Depuis plusieurs années, les arbitres et les commissions techniques accordent une attention particulière aux contacts avec :

  • la cheville ;
  • le tendon d'Achille ;
  • le tibia ;
  • le pied d'appui.

Ces zones sont considérées comme particulièrement vulnérables.

Lorsqu'un joueur arrive avec les crampons exposés et écrase directement la cheville adverse, l'action peut être analysée comme un usage excessif de la force ou comme une mise en danger de l'intégrité physique du joueur touché.

C'est précisément ce type de situation qui alimente régulièrement les débats autour des sanctions disciplinaires.

L'intention n'est pas toujours le facteur déterminant

L'un des points les plus mal compris du règlement concerne l'intention.

De nombreux supporters estiment qu'un joueur ne peut être expulsé que s'il a volontairement cherché à blesser son adversaire.

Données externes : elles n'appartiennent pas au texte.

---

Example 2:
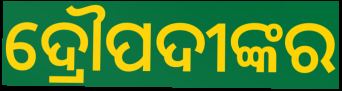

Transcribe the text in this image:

ଦ୍ରୌପଦୀଙ୍କର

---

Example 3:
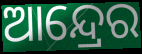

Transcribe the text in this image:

ଆନ୍ଦ୍ରେର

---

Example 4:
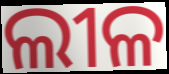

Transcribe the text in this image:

ଲୀଳ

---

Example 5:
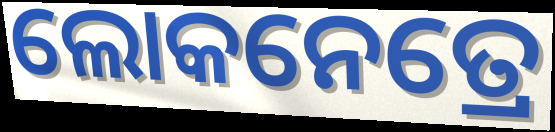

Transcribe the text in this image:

ଲୋକନେତ୍ରେ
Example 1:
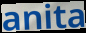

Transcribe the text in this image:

anita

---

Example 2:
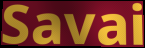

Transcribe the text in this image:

Savai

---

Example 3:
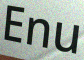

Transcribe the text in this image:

Enu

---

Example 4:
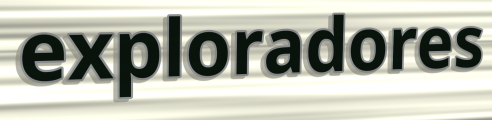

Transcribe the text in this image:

exploradores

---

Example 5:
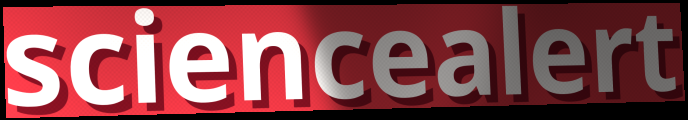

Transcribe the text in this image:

sciencealert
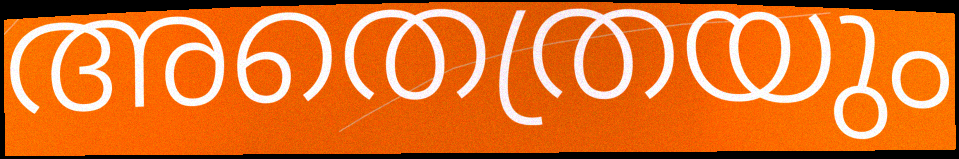
അതെത്രയും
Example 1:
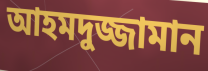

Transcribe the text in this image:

আহমদুজ্জামান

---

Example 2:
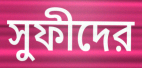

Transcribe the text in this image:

সুফীদের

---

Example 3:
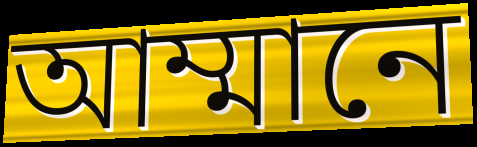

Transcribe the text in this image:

আম্মানে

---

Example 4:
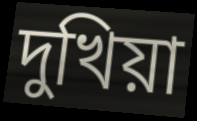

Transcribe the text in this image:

দুখিয়া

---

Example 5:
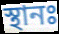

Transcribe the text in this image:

স্থানঃ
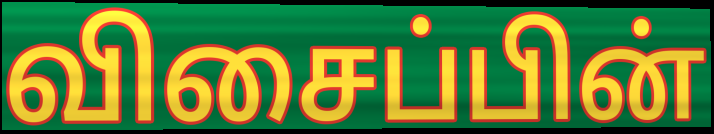
விசைப்பின்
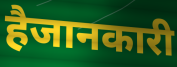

Or, l'IFAB raisonne différemment.

La question principale est souvent :

Le geste mettait-il en danger la sécurité de l'adversaire ?

Si la réponse est oui, un carton rouge peut être justifié même sans volonté manifeste de faire mal.

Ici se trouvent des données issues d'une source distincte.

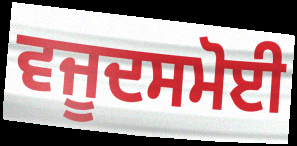
ਵਜੂਦਸਮੋਈ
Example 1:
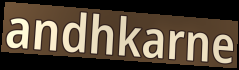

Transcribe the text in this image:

andhkarne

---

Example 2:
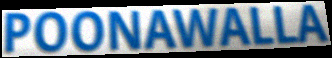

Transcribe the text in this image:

POONAWALLA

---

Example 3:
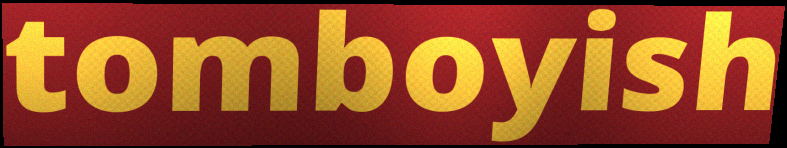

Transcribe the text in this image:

tomboyish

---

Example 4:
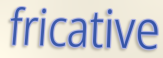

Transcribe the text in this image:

fricative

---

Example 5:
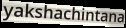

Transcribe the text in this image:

yakshachintana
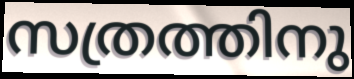
സത്രത്തിനു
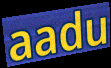
aadu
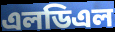
এলডিএল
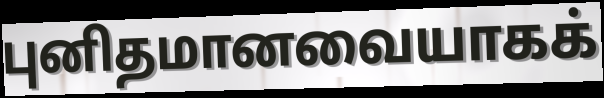
புனிதமானவையாகக்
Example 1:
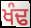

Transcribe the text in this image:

ਖੰਢ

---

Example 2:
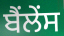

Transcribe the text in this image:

ਬੈਂਲੇਂਸ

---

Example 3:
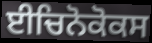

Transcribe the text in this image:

ਈਚਿਨੋਕੋਕਸ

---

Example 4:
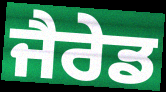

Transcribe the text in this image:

ਜੈਰੇਡ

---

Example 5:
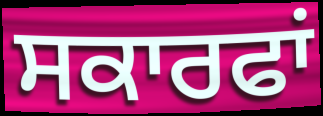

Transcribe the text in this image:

ਸਕਾਰਫਾਂ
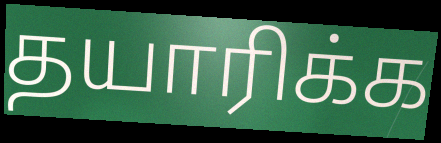
தயாரிக்க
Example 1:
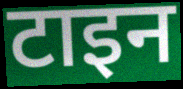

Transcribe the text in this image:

टाइन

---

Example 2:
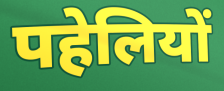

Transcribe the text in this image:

पहेलियों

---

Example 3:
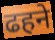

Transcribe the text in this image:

ढहने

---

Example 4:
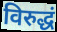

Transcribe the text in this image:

विरुद्धं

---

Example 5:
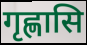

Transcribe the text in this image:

गृह्णासि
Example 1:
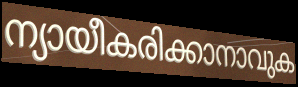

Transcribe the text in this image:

ന്യായീകരിക്കാനാവുക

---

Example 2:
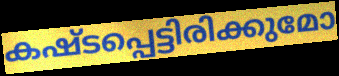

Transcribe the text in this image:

കഷ്ടപ്പെട്ടിരിക്കുമോ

C'est d'ailleurs pour cette raison que certains joueurs ont déjà été expulsés après avoir marché involontairement sur une cheville ou un tibia lors d'un duel disputé.

Pourquoi certaines actions identiques ne sont-elles pas sanctionnées de la même manière ?

C'est l'une des grandes sources de polémique dans le football moderne.

Deux actions visuellement proches peuvent recevoir des sanctions différentes selon plusieurs critères :

  • vitesse de l'intervention ;
  • intensité du contact ;
  • point exact d'impact ;
  • angle de vision de l'arbitre ;
  • intervention ou non de la VAR ;
  • interprétation de l'équipe arbitrale.

Dans certains cas, une semelle sur la cheville sera considérée comme imprudente et sanctionnée d'un carton jaune.

Dans d'autres, elle sera jugée suffisamment dangereuse pour entraîner une exclusion directe.

Pourquoi le débat revient régulièrement

Les discussions autour de cette action impliquant Lionel Messi illustrent parfaitement la difficulté d'interprétation de ce type de situation.

De nombreux observateurs ont estimé que le contact sur la cheville d'Aïssa Mandi entrait dans les critères d'une faute grossière au regard du règlement.

D'autres ont considéré que l'intensité n'était pas suffisante pour justifier une expulsion.

Le débat est d'autant plus alimenté que des actions comparables ont parfois conduit à des cartons rouges dans d'autres compétitions, alors que certaines n'ont donné lieu à aucune sanction majeure.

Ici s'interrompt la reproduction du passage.